══ Data for this exercise
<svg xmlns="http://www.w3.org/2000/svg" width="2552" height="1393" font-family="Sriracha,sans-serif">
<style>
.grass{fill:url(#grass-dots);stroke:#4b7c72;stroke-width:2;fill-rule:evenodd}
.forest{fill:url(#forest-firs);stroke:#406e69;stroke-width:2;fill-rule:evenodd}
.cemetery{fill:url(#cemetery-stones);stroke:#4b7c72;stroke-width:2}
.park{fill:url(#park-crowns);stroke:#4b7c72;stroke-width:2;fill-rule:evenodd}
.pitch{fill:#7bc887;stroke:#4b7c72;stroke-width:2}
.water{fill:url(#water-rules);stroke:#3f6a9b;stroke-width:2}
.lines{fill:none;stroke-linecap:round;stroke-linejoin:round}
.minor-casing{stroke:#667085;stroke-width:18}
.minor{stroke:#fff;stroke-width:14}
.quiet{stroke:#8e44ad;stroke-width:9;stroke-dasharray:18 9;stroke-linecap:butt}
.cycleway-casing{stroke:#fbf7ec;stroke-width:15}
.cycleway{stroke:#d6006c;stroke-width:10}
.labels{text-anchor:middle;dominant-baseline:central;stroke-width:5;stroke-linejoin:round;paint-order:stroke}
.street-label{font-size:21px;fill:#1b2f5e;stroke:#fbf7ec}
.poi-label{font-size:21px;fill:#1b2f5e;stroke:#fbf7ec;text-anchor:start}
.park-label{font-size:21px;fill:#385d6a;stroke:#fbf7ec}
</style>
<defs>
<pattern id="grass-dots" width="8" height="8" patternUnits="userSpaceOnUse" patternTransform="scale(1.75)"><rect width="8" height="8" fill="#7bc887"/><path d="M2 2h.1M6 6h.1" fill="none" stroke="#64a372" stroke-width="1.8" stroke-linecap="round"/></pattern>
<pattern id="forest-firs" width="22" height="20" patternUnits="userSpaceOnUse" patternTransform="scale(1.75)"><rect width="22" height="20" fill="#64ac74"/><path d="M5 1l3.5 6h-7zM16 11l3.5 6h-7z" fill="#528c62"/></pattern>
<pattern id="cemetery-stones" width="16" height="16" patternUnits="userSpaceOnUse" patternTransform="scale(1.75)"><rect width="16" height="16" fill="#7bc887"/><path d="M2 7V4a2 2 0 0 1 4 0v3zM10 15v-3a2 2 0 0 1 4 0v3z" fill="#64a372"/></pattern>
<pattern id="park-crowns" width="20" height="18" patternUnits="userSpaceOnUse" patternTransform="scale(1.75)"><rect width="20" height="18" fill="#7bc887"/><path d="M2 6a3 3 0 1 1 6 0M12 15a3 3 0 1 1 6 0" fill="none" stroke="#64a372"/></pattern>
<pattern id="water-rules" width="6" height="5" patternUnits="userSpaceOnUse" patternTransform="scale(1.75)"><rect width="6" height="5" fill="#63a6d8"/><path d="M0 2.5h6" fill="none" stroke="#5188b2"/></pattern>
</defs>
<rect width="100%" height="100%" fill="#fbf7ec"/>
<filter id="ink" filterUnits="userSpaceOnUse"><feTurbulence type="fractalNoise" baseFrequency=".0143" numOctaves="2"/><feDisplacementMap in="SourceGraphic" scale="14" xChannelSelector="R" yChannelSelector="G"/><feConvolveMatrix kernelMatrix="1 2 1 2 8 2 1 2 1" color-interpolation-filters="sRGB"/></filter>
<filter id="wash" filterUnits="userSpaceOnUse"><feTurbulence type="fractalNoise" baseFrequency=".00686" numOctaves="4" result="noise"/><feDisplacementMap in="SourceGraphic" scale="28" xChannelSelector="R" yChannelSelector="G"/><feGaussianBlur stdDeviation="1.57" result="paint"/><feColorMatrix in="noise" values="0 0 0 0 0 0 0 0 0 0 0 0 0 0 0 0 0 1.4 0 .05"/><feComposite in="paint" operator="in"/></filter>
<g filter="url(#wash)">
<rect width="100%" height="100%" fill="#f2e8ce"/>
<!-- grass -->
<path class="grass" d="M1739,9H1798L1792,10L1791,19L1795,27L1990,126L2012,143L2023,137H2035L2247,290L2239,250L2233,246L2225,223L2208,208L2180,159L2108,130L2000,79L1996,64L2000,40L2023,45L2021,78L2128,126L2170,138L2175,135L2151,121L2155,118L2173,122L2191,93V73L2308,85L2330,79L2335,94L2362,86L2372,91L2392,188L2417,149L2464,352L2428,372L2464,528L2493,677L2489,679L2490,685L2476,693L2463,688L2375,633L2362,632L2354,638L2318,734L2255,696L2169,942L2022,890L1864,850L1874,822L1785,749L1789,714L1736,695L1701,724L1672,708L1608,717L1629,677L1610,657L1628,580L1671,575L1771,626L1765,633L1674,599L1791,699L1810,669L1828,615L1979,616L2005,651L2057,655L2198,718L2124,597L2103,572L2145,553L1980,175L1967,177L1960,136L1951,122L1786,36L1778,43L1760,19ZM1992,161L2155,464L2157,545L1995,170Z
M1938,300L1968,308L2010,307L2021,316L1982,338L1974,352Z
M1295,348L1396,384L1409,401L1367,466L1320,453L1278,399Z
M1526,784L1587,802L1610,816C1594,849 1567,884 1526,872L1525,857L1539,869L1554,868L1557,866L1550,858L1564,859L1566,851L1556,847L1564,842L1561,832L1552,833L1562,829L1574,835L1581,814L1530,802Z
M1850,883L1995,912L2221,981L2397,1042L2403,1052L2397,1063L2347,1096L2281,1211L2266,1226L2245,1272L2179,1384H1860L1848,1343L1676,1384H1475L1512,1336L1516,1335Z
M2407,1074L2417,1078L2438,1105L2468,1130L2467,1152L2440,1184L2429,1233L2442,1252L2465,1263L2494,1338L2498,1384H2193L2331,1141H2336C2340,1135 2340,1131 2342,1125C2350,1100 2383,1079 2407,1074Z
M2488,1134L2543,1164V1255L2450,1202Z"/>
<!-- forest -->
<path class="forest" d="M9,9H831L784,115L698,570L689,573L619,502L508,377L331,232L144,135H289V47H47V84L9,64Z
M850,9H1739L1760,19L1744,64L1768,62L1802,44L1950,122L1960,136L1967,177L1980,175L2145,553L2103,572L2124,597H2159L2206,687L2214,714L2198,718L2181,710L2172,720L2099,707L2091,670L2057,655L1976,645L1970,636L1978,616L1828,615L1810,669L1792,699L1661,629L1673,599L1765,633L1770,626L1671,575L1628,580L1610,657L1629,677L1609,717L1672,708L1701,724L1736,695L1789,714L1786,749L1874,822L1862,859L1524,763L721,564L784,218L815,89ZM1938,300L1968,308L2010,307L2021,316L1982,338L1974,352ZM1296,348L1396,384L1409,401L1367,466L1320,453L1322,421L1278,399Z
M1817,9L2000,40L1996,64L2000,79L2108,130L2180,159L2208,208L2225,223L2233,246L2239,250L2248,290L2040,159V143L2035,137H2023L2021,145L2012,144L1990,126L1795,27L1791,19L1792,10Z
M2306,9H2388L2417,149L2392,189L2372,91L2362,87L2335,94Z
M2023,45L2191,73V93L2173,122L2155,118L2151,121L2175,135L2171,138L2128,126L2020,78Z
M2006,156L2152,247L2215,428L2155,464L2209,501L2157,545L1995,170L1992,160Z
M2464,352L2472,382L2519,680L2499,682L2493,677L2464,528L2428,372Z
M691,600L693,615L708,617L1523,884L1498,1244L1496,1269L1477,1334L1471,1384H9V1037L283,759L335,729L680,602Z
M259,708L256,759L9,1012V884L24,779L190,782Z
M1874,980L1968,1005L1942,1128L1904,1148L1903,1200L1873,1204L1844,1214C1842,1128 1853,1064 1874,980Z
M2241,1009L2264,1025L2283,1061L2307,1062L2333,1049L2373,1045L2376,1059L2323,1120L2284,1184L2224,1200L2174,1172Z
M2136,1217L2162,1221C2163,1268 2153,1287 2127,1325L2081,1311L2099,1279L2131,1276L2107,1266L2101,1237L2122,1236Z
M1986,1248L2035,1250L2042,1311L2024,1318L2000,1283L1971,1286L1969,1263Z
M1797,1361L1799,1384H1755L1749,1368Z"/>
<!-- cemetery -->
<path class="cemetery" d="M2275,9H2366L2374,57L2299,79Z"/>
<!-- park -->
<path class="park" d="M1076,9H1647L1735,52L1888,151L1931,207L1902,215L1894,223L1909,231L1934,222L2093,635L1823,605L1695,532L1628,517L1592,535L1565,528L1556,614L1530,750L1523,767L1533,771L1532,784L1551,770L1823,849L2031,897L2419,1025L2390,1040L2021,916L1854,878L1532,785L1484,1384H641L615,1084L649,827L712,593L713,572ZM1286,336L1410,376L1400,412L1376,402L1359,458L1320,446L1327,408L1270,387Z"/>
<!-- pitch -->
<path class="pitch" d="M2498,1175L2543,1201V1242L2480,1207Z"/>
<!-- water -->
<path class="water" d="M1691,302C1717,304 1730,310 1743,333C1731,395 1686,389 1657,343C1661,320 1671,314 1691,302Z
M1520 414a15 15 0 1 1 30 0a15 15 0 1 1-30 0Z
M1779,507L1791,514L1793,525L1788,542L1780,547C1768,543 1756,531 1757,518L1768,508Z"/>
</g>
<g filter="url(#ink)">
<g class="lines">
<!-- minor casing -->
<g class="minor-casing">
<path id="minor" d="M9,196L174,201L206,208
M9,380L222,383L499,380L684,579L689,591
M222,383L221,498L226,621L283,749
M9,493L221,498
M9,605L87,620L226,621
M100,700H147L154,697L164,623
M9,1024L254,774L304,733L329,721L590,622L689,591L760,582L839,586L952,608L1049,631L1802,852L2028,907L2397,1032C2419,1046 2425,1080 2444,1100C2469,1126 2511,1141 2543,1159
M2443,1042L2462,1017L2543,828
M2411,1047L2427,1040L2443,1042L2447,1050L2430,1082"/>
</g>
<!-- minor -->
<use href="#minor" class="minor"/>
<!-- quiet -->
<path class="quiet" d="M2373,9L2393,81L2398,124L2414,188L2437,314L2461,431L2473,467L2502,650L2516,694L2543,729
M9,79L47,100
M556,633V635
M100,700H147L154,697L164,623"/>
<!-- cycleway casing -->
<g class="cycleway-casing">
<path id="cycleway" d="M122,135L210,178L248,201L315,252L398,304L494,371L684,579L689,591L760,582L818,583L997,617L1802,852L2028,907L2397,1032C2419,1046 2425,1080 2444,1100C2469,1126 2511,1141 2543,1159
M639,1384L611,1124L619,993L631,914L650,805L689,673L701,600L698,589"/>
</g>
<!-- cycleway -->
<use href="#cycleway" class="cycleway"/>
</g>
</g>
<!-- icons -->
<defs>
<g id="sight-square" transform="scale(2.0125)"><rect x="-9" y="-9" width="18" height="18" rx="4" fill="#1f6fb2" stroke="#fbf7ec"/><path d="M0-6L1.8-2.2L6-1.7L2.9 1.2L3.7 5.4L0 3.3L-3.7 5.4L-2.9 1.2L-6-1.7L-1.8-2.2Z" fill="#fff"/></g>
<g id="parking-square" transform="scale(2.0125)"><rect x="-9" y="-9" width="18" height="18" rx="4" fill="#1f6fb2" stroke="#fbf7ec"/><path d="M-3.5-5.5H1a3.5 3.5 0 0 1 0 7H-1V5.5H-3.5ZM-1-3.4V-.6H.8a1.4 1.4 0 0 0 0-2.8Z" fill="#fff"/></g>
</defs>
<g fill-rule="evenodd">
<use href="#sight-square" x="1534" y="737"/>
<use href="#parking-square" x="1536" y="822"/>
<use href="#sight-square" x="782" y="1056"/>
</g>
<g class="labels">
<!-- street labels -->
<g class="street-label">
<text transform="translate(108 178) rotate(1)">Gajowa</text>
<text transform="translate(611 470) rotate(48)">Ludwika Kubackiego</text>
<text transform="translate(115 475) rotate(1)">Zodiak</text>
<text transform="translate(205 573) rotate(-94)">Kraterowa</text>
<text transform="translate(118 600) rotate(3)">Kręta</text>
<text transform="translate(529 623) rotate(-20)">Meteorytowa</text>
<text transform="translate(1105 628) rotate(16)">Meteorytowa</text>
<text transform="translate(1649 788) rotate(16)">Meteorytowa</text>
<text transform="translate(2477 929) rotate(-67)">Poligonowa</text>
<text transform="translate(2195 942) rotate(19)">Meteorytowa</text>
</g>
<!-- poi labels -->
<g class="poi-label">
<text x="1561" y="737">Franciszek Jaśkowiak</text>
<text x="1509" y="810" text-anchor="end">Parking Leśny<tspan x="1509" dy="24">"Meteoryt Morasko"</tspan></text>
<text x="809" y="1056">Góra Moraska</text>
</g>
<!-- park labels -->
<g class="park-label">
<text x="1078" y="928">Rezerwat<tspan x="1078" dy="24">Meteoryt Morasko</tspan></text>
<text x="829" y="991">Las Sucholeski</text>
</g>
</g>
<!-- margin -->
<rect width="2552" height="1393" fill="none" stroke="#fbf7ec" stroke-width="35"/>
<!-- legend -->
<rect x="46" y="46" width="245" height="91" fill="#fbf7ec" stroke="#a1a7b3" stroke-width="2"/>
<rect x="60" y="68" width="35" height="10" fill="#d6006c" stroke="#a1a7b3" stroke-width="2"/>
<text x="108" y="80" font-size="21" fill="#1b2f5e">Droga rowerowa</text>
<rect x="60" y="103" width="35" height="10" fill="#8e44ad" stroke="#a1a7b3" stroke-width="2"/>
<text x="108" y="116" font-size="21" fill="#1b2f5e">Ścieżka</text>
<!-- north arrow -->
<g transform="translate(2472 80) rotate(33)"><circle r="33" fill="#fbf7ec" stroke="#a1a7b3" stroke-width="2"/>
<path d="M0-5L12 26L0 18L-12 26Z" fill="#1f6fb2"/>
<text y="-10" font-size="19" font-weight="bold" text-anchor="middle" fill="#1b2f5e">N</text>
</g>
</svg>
════
▸ Task to carry out
Please copy each line of the material that has the string "lines" somewhere in it.

▸ Task response
.lines{fill:none;stroke-linecap:round;stroke-linejoin:round}
<g class="lines">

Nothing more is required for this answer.